Будь, как Вергилий, холоден поэт,

иль тучен, как Гораций, или сед

и стар годами, как Анакреон, —

все мнит читатель, что поэт влюблен.

А теперь, конечно, все стало по-другому. Теперь, едва только поэт выходит из возраста полового созревания, едва только его творчество перестает быть, как выражался один мой знакомый психиатр, «спонтанной производной гормонального давления», поэта на эту тему калачом не заманишь. Причем зачастую это вовсе не означает, что пресловутое гормональное давление пришло в норму. Просто по мере становления поэтического самосознания его (давления) воздействие на творческий процесс теряет упомянутую спонтанность и приобретает всевозможные (и порой довольно причудливые) опосредованные формы.
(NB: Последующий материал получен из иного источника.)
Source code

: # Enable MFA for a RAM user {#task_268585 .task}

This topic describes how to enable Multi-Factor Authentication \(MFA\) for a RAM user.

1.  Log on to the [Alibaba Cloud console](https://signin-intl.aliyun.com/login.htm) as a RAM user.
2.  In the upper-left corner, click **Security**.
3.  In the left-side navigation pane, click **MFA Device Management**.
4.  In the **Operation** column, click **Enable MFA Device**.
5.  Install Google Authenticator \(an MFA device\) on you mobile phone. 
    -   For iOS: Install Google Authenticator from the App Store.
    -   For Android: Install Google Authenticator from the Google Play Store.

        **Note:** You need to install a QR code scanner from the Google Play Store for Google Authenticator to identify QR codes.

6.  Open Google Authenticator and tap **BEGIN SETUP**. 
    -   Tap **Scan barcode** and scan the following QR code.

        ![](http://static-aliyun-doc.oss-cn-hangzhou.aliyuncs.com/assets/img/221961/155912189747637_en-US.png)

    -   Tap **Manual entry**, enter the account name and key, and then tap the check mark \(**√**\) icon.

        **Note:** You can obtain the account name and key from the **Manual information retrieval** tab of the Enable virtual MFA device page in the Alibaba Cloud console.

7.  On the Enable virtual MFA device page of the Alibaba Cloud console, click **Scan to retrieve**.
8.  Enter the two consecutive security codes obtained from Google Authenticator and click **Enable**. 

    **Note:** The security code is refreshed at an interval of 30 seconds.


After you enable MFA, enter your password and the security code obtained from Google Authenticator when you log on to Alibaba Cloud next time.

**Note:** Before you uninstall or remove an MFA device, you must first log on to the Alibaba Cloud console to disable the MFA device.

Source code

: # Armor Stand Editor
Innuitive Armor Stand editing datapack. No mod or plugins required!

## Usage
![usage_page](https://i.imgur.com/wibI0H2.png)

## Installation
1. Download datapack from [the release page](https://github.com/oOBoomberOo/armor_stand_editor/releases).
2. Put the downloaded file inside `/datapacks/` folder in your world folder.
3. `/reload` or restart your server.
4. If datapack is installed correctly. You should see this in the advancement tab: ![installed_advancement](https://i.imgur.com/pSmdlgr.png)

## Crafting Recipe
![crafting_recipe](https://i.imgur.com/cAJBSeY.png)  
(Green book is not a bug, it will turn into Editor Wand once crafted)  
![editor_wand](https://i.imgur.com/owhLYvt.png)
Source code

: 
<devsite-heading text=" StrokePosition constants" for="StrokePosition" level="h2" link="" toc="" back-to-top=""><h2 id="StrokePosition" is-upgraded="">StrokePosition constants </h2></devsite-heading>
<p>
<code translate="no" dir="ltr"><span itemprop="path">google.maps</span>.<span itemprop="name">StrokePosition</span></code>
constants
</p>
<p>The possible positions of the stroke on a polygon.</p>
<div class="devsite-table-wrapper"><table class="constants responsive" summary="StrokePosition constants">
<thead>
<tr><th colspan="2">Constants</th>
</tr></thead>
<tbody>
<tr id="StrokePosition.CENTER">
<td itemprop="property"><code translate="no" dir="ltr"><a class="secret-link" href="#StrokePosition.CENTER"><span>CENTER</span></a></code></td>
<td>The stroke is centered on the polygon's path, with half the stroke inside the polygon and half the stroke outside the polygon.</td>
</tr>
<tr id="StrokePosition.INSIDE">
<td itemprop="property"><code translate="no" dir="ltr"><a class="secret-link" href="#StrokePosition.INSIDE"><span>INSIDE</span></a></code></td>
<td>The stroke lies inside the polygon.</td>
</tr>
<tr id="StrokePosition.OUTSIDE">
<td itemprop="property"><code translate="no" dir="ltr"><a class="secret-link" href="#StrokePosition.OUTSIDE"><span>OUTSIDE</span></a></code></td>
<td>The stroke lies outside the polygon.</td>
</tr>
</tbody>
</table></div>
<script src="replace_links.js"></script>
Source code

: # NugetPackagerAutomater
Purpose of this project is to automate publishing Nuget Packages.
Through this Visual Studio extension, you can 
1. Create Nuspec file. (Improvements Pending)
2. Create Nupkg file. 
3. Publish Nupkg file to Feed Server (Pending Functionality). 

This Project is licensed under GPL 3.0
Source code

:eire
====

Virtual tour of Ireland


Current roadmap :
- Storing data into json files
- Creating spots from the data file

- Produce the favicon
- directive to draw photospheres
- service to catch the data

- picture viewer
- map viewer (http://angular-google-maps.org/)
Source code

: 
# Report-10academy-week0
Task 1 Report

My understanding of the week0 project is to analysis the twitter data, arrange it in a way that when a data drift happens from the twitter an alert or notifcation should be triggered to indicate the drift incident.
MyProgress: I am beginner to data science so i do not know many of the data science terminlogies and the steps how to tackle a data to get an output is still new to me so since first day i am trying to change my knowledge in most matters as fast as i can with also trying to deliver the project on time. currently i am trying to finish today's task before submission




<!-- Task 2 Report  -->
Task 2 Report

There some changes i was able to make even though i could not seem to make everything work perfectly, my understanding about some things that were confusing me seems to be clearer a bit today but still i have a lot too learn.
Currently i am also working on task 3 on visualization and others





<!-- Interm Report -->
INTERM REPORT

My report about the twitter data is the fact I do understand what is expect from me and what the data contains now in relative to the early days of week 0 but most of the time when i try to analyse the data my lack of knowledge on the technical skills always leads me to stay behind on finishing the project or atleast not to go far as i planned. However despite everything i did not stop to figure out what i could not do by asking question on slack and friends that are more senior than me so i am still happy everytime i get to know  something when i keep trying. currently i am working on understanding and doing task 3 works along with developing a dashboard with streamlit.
Проблема как раз в том, почему высокоразвитое поэтическое самосознание стремится так или иначе опосредовать любовную проблематику.

Я, например, склонен усматривать здесь пагубное воздействие на умы моих одаренных современников и современниц стихов О.Мандельштама и Р.-М.Рильке. После ознакомления с их гениальным творчеством стало уже как-то неловко делать предметом поэзии свои мелкие переживания из области личной жизни — это вроде как уводит в сторону от словесного и концептуального видения мира. После этих и других великих поэтических открытий и свершений нашего века нужна просто чертовская изобретательность в выразительных средствах, чтобы любовное стихотворение не выглядело трюизмом. Да и потом, триумфальное шествие сексуальной революции настолько быстро и кардинально изменило стиль взаимоотношений полов, что высокая лирика еще не успела перестроиться и выработать на данном направлении новую поэтическую традицию.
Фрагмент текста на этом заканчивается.